Whereas Wikipedia defines a Covid 19 vaccine as a vaccine intended to provide acquired immunity against Covid-19; vaccine hesitancy refers to delay in acceptance or refusal of vaccination despite availability of vaccination services.

Vaccine hesitancy is complex and context specific, varying across time, place and vaccines. It is influenced by factors such as complacency, convenience and confidence.  This was arrived at by the SAGE Working Group on Vaccine Hesitancy as reported by MacDonald NE: 2015, in his article Vaccine hesitancy: Definition, scope and determinants.

In a 2021 review by Malik Sallam entitled: Covid-19 Vaccine Hesitancy Worldwide: A Concise Systematic Review of Vaccine Acceptance Rates, published at the U.S. National Institutes of Health’s National Library of Medicine. “Vaccine acceptance among the general public and healthcare workers appears to have a decisive role in the successful control of the pandemic. The aim of his review was to provide an up-to-date assessment of COVID-19 vaccination acceptance rates worldwide.”

Bongomin, Felix et al. in “Covid-19 vaccine acceptance among high-risk populations in Uganda.” Study published by Therapeutic advances in infectious disease vol. 8, recommends that “Increased sensitization, myth busting and utilization of opinion leaders to encourage vaccine acceptability”.

I am beholden to the conclusion that it is persuasion and not compulsion that kicked polio out of Uganda. It behooves to ask then; shall it be corporal punishments, fines, imprisonment, and dismissal from work, rejection from public transport, forced vaccination or building a publically appealing message?

In my opinion, penalisation, exclusion and or banishment are not sustainable but rather increasing public faith by leading the way as the Head of state has severally done-is the miracle. This, sustained, shall counter the dissenting voices as it increases public trust as it is more compelling.  Public health communication experts must never tire of telling the public.

Be that as it may, the Omicron variant poses a new threat to already overburdened hospitals and health care workers but rapidly increasing the pace of booster vaccination could blunt the of Covid-19 impact. Tripling the pace of booster shots could reduce the expected number of Covid-19 deaths by nearly 30 percent and expected number of hospitalizations by more than 35 percent according to a study by The Commonwealth Fund researchers.

They opine; “At the status quo pace of booster vaccination, hospital admissions will peak at approximately 30,000 per day near the end of January, exceeding 20,000 hospitalizations per day for as many as six weeks.

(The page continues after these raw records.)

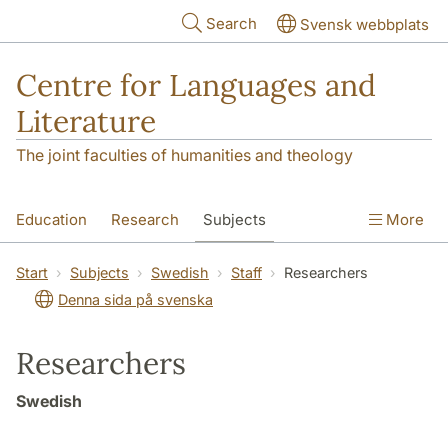
Skip to main content
Search
Svensk webbplats
Centre for Languages and
Literature
The joint faculties of humanities and theology
Education
Research
Subjects
More
SOL building
Contact
The Department
Start
Subjects
Swedish
Staff
Researchers
Denna sida på svenska
Researchers
Swedish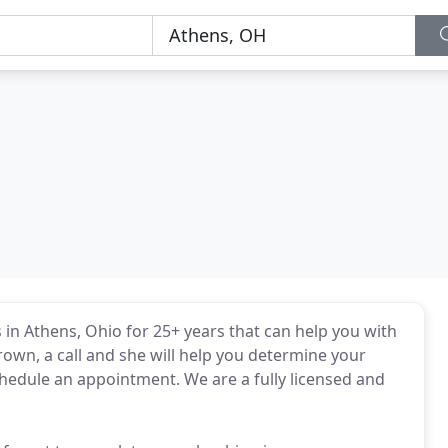
in Athens, Ohio for 25+ years that can help you with
own, a call and she will help you determine your
hedule an appointment. We are a fully licensed and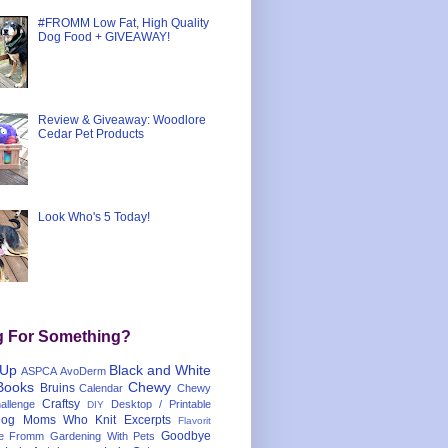
#FROMM Low Fat, High Quality
Dog Food + GIVEAWAY!
Review & Giveaway: Woodlore
Cedar Pet Products
Look Who's 5 Today!
g For Something?
 Up
Black and White
ASPCA
AvoDerm
Books
Chewy
Bruins
Calendar
Chewy
Craftsy
llenge
Desktop / Printable
DIY
og Moms Who Knit
Excerpts
Flavorit
Goodbye
e
Fromm
Gardening With Pets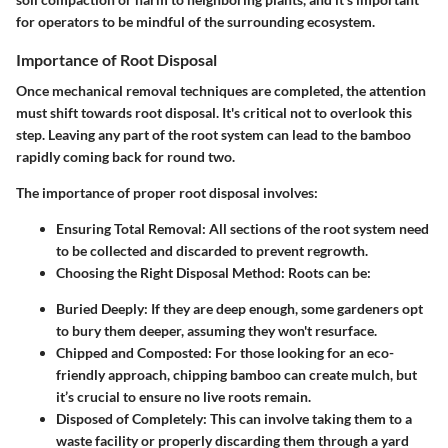
for operators to be mindful of the surrounding ecosystem.
Importance of Root Disposal
Once mechanical removal techniques are completed, the attention
must shift towards root disposal. It's critical not to overlook this
step. Leaving any part of the root system can lead to the bamboo
rapidly coming back for round two.
The importance of proper root disposal involves:
Ensuring Total Removal
: All sections of the root system need
to be collected and discarded to prevent regrowth.
Choosing the Right Disposal Method
: Roots can be:
Buried Deeply
: If they are deep enough, some gardeners opt
to bury them deeper, assuming they won't resurface.
Chipped and Composted
: For those looking for an eco-
friendly approach, chipping bamboo can create mulch, but
it’s crucial to ensure no live roots remain.
Disposed of Completely
: This can involve taking them to a
waste facility or properly discarding them through a yard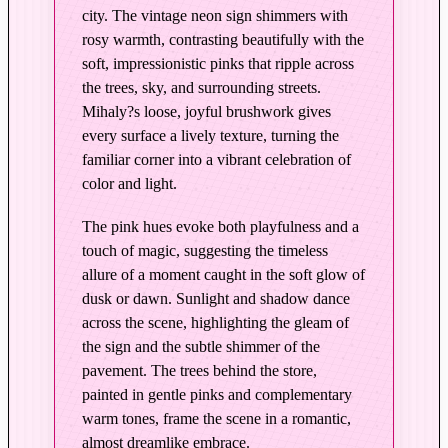
p
city. The vintage neon sign shimmers with
y
rosy warmth, contrasting beautifully with the
K
soft, impressionistic pinks that ripple across
r
the trees, sky, and surrounding streets.
e
Mihaly?s loose, joyful brushwork gives
m
every surface a lively texture, turning the
e
familiar corner into a vibrant celebration of
–
color and light.
E
The pink hues evoke both playfulness and a
d
touch of magic, suggesting the timeless
i
allure of a moment caught in the soft glow of
t
dusk or dawn. Sunlight and shadow dance
i
across the scene, highlighting the gleam of
o
the sign and the subtle shimmer of the
n
pavement. The trees behind the store,
i
painted in gentle pinks and complementary
n
warm tones, frame the scene in a romantic,
P
almost dreamlike embrace.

Doubling the pace of booster vaccination would reduce the peak to 25,000 per day. Tripling booster vaccinations could further reduce COVID-19 admissions to approximately 21,000 per day for a period of less than three weeks.”

With the waning immunity and changes in population behaviour as schools and businesses reopen with public service vans now allowed to operate full board, tripling inoculations of the booster dose ought to be heightened.

Boosters reinforce the wall of immunity built by previous vaccination and prior infection. Boosters appear to be highly effective at preventing severe illness and hospitalization. This translates to undisputed household income where health is wealth, as the motto for Uganda’s Ministry of Health goes.

Let us get that booster dose as we qualify to, for prevention is better than cure, better still adherence to masking up and social distancing increase better health outcomes.

Confidence building addresses covid19 Vaccination hesitancy and not Exclusion, for a word to a wise man is enough.

MrTalibita Moses is a patient rights campaigner working with Uganda National Health Consumers Organisation.